The next chapter in their lives was World War II. Mom’s youngest brother was the only one who didn’t come back alive. The families picked up from that one too, and our nuclear pod and mom’s remaining siblings all moved west. The War introduced us to the West, and the cold chased us there in 1952. We returned to Minnesota frequently to check in with the farms, grocery stores, and government jobs that got and still get dad’s siblings’ families through Minnesota winters, but we were Westerners.

I guess what all of this says is that life in this country over my 76 years has had its gyrations, and that we naturally look to the past to try to make sense of what is going on today. But it’s never really the same, and we only make sense of it when we’re on to the next chapter in our lives. My parents and their cohort looked back on the 30s with some fondness; it was a hard time for most families, and people pitched in to help where and how they could. They buoyed up their own and helped the neighbors. They acknowledged the War’s role in sending them West, and although they’d lost important family connections, they passed on what they’d gained to us, the next generation.

I didn’t go to Vietnam, but the Vietnam War, my time in the Peace Corps, and that whole family legacy are what’s kept me in Wallowa County for almost 50 years. Too long a story to tell here, but let’s have a beer or a long cup of coffee when the restaurants open up again and I’ll tell you about it.

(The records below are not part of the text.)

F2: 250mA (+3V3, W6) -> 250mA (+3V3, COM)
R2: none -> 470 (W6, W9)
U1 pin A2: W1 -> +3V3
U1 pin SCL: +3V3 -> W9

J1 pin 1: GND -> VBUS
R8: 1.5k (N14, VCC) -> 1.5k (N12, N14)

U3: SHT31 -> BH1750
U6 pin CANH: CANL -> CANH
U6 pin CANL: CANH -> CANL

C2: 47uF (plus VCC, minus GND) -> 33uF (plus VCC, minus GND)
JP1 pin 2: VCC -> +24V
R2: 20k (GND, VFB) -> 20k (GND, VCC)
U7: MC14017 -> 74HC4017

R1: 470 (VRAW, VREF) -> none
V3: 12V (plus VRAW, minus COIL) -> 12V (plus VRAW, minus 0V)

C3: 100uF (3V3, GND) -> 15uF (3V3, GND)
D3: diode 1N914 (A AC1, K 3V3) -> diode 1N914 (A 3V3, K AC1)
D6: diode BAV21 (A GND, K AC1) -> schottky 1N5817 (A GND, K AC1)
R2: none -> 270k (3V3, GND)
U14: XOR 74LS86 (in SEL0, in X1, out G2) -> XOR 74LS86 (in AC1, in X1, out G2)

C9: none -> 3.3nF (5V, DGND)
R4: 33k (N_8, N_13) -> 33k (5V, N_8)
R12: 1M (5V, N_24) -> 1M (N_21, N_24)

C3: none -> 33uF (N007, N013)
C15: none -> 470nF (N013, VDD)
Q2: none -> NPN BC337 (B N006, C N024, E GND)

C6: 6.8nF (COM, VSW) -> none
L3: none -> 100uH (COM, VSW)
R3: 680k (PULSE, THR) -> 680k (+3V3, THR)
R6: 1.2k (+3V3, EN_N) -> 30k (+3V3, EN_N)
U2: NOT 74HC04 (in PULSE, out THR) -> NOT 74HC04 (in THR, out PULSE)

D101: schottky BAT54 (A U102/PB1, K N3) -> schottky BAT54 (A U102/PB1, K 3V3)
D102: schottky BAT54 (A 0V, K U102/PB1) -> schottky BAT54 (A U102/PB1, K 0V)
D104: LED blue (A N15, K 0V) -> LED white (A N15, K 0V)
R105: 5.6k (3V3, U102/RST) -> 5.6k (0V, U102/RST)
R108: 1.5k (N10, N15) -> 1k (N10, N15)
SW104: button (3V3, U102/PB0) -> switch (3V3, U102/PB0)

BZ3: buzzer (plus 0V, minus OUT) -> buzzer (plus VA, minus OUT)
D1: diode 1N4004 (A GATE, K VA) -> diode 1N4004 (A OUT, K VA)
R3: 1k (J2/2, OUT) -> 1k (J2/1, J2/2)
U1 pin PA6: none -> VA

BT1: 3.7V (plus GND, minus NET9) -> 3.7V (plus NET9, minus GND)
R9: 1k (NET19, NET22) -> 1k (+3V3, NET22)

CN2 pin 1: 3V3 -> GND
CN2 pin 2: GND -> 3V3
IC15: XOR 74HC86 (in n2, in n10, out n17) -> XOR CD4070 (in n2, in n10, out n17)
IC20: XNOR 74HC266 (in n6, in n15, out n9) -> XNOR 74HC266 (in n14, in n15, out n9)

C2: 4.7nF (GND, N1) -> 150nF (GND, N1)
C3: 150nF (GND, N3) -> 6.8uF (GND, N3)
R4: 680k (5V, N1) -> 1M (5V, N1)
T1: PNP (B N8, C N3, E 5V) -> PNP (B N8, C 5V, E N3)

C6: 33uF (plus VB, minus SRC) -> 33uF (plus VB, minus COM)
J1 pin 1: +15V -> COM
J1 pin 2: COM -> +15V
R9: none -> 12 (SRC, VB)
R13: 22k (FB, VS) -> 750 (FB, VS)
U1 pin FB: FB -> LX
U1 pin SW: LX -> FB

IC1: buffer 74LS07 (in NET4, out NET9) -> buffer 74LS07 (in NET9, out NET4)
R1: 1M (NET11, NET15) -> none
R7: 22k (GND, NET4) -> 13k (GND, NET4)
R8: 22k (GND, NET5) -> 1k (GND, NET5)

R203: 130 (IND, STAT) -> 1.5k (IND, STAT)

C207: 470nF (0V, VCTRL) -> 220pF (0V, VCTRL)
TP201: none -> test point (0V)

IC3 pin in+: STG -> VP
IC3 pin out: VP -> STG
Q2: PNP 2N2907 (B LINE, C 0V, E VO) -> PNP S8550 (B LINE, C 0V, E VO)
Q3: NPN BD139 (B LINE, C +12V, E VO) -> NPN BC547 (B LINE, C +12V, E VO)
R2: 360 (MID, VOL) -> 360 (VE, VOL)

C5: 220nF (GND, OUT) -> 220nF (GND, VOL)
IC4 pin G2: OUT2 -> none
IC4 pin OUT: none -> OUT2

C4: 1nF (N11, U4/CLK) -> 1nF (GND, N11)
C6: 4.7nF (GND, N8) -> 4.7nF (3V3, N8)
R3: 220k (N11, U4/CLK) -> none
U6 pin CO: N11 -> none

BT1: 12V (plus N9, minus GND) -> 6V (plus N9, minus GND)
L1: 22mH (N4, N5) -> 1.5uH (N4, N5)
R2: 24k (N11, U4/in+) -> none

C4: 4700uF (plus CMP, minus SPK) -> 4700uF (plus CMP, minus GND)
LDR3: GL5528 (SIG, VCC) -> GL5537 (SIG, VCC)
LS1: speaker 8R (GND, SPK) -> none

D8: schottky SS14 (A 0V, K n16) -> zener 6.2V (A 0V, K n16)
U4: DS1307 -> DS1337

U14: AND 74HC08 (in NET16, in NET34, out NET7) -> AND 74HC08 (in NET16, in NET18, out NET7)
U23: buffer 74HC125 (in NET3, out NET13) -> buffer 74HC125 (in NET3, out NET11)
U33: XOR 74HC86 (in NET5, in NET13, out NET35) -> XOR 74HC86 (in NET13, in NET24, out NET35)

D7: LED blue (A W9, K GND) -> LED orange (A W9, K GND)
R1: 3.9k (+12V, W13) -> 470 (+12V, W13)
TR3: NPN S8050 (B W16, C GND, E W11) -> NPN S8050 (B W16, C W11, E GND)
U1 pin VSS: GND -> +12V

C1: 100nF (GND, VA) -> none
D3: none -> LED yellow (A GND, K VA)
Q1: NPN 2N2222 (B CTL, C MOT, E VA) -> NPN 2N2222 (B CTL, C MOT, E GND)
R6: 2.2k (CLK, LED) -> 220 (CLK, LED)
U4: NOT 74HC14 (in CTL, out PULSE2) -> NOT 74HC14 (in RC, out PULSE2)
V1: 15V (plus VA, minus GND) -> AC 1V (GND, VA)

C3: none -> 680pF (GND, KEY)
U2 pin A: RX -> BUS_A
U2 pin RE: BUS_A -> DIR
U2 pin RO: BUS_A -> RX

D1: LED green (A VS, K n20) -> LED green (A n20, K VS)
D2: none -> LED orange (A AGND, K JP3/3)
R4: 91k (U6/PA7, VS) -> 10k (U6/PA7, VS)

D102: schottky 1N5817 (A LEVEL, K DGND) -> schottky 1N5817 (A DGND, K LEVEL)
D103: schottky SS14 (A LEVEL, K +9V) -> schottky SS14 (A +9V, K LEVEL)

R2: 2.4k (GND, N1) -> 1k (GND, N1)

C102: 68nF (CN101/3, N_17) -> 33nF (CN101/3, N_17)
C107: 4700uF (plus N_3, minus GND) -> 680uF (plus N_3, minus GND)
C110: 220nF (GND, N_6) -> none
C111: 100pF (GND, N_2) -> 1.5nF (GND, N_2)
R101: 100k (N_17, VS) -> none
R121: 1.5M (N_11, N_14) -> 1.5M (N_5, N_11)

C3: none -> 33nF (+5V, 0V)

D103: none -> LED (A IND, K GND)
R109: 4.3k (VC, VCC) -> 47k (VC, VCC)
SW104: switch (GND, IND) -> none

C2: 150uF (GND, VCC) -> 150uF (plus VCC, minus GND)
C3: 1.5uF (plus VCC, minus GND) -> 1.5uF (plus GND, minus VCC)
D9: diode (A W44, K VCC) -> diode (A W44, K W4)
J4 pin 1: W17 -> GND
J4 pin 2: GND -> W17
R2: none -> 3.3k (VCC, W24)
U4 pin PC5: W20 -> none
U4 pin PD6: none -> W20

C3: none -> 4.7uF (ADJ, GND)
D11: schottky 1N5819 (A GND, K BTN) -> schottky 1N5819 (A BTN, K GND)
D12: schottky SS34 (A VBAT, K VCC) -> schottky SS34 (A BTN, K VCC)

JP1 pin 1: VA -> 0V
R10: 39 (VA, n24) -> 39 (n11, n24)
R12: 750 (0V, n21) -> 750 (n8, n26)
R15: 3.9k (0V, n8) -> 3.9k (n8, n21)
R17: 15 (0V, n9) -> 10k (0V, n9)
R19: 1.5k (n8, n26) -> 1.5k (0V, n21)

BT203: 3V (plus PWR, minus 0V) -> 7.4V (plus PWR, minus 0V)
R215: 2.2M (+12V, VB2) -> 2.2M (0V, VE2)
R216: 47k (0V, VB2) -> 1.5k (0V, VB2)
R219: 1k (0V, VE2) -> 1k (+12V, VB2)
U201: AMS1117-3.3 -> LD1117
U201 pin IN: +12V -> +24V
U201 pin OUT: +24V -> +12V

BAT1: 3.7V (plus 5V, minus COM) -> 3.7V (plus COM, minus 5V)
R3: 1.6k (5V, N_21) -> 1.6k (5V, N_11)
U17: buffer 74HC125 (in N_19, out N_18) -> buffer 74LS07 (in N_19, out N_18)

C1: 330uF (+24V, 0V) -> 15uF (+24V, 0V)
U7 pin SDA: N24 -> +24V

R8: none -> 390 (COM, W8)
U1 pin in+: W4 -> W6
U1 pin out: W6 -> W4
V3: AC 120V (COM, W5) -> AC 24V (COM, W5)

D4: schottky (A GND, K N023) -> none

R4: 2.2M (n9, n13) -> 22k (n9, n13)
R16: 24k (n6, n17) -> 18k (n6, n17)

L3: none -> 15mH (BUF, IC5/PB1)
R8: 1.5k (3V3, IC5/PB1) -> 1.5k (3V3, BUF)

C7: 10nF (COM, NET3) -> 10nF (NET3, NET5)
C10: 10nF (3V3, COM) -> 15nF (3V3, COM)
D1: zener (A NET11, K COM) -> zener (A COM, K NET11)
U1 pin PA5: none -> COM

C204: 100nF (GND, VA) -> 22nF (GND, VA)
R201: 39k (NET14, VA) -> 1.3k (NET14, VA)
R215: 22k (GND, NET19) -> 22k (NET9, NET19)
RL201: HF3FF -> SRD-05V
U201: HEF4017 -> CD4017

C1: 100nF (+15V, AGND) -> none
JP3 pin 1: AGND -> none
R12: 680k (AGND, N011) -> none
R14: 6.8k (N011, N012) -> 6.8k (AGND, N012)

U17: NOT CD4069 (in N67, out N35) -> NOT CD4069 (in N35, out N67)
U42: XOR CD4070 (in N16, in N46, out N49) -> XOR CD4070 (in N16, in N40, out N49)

Which brings us to today, when we’re all trying to figure out how to live in our own hard times. Two things come to my mind. First, remember the lessons of those other hard times and be neighborly.

Second, wealth doesn’t matter. Like the Depression—or the polio outbreak of the 40s, or all the wars since WW II—disease, death, and hard times fall on all. Wealth can and does make it easier for some to escape the cold and the military, get better health care; allows some to live easier in hard times. But Franklin Roosevelt suffered with polio, John Kennedy’s brother was killed in WW II, and Kenneth Lay and Enron were laid low by their own greed in the dot com scramble for wealth of 2001.

Coronavirus too will hit the wealthy as well as the poor. Sure, they’ll have more avenues of escape, but age and ill health hits them too, and makes them more vulnerable than the young paupers scrambling to make their livings. My hope is that we work our way through this time and come out knowing that we are all in this world together. We all need health care; we all love our children; we all breathe the same air. And a race to wealth doesn’t get us health, educate our young, or clean the water and air.